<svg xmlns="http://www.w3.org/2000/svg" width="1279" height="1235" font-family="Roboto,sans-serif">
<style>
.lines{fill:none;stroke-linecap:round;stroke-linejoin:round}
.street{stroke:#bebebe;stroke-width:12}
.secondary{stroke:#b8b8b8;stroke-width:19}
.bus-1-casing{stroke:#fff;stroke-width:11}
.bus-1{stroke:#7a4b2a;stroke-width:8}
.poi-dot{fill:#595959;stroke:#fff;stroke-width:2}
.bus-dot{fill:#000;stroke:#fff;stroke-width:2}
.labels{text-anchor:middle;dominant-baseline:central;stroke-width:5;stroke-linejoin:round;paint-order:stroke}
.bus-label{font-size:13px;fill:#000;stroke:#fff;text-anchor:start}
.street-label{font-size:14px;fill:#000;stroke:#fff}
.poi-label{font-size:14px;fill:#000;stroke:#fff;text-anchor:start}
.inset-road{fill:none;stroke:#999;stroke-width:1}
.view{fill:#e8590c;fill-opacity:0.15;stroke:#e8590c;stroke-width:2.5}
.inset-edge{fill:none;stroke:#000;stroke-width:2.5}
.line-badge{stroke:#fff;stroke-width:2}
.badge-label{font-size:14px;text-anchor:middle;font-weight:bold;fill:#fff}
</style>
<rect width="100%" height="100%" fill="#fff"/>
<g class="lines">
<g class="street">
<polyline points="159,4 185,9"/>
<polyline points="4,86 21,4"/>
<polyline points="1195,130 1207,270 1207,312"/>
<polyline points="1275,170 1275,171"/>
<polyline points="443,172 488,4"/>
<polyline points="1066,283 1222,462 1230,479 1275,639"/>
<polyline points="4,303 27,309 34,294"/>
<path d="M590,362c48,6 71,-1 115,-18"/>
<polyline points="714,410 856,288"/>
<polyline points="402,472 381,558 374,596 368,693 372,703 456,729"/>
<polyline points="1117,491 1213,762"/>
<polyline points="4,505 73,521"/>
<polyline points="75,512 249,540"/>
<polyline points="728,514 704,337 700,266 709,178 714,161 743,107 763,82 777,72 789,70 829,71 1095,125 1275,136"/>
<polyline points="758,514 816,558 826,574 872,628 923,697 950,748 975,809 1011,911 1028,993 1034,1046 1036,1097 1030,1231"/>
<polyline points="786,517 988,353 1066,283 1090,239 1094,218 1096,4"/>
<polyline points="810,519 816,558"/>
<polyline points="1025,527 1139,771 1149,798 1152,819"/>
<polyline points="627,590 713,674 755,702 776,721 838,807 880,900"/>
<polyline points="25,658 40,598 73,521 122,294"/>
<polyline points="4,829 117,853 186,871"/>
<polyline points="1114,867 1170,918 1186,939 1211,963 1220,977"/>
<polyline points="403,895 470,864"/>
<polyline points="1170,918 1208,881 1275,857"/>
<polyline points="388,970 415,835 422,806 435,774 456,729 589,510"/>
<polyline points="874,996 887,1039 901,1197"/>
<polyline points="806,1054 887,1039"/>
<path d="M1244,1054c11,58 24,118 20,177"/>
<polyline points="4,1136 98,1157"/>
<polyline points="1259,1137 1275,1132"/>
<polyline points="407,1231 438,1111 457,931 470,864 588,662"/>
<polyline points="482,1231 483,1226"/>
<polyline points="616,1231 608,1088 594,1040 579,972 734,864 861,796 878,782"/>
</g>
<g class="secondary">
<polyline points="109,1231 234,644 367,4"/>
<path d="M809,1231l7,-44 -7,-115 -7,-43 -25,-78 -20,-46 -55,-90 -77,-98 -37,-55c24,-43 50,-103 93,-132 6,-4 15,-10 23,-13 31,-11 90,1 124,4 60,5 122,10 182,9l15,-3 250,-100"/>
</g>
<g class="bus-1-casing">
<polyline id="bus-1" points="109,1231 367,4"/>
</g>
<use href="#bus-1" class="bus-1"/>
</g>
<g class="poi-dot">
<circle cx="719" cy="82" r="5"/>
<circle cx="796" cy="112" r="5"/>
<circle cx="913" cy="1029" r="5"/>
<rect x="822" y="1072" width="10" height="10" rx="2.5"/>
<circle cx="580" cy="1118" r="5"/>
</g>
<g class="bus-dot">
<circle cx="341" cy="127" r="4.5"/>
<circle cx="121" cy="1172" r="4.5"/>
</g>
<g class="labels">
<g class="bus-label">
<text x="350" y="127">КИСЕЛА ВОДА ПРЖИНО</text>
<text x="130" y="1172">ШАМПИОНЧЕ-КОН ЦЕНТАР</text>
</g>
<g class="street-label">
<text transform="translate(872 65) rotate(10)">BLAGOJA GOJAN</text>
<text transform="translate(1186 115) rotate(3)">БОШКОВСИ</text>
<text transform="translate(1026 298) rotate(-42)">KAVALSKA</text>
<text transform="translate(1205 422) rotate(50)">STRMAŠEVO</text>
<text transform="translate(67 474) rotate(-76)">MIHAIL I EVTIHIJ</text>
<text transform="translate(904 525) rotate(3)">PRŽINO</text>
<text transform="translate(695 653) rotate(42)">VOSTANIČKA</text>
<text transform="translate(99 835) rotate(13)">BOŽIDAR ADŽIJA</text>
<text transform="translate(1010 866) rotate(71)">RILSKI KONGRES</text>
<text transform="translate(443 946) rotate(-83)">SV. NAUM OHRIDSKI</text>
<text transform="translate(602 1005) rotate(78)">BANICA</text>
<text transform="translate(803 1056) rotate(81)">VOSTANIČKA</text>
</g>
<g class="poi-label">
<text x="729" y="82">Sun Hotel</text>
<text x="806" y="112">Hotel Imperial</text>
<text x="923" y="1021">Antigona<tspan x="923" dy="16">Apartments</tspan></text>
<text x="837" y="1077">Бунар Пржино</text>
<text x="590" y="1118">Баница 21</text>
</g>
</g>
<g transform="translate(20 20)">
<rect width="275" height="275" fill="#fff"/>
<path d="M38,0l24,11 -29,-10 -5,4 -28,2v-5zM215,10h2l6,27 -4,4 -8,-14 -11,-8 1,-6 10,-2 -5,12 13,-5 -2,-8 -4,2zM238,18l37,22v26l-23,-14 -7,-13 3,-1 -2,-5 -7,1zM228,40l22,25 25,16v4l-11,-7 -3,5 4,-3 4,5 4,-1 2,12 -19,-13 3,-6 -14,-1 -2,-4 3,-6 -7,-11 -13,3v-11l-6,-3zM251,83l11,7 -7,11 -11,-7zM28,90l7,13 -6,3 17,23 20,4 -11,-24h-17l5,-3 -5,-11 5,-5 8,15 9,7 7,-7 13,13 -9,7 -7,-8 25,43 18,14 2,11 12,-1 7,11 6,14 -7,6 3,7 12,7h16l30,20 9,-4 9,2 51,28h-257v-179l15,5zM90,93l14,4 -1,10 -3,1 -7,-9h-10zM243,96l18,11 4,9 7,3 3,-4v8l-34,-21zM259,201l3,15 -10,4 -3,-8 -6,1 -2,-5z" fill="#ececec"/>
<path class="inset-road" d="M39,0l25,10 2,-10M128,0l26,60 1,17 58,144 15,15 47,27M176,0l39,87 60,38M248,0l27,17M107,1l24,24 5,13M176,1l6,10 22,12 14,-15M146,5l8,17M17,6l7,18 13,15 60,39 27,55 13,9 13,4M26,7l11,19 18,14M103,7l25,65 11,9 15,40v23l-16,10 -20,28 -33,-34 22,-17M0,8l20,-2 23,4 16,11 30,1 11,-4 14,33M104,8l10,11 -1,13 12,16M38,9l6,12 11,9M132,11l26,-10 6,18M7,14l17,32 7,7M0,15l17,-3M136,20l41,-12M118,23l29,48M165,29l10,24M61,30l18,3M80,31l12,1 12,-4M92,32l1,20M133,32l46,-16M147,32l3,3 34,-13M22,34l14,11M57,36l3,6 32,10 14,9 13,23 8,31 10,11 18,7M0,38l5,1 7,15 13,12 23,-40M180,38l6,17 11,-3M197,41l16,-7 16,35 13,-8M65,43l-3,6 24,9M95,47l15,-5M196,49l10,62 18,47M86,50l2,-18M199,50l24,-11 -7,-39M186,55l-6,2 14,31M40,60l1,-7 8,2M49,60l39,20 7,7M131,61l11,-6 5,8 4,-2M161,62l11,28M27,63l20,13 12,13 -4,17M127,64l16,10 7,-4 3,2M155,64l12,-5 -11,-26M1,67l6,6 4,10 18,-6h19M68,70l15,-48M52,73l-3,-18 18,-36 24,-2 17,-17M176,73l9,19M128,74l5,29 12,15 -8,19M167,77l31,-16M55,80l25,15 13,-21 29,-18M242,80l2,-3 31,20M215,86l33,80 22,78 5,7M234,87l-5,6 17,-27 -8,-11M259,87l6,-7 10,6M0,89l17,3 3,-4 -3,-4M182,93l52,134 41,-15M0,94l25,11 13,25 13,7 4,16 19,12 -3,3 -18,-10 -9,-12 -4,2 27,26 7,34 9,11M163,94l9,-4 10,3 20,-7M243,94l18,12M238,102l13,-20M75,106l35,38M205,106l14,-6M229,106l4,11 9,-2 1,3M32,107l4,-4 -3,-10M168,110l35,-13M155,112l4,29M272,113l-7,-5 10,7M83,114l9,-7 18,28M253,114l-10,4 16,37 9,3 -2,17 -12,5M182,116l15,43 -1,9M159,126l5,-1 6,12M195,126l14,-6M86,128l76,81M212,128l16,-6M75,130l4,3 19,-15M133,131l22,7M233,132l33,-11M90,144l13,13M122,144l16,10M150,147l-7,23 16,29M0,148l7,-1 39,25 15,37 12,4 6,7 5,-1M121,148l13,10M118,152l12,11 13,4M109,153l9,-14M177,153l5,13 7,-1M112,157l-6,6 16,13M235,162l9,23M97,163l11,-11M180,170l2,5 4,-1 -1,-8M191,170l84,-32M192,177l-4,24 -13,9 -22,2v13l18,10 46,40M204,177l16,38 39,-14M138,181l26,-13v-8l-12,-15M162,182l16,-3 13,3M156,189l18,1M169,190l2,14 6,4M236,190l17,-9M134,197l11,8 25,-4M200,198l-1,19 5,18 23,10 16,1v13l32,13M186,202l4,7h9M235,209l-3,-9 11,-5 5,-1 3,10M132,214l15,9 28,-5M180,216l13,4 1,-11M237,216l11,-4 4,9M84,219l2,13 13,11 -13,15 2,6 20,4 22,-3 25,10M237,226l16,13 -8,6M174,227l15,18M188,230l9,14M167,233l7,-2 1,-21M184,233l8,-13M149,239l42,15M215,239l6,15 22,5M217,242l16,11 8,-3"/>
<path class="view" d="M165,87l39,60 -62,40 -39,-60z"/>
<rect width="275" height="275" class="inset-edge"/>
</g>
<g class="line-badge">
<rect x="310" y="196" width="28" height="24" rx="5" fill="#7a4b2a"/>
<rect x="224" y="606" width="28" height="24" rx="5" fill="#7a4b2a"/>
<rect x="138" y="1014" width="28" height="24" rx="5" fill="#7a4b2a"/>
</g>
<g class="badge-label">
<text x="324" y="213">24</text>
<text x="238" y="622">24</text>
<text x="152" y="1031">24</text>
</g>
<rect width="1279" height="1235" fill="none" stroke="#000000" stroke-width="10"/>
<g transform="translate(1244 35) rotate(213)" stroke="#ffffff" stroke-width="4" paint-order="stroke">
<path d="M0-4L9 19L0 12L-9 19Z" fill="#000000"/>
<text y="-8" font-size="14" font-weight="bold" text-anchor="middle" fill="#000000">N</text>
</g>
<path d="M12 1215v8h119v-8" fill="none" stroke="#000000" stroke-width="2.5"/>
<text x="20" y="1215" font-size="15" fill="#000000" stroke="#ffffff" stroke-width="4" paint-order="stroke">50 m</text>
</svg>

########

• TASK PROMPT
The answer is each line in which the word "lines" occurs, copied from the material above.

• EXERCISE SOLUTION
.lines{fill:none;stroke-linecap:round;stroke-linejoin:round}
<g class="lines">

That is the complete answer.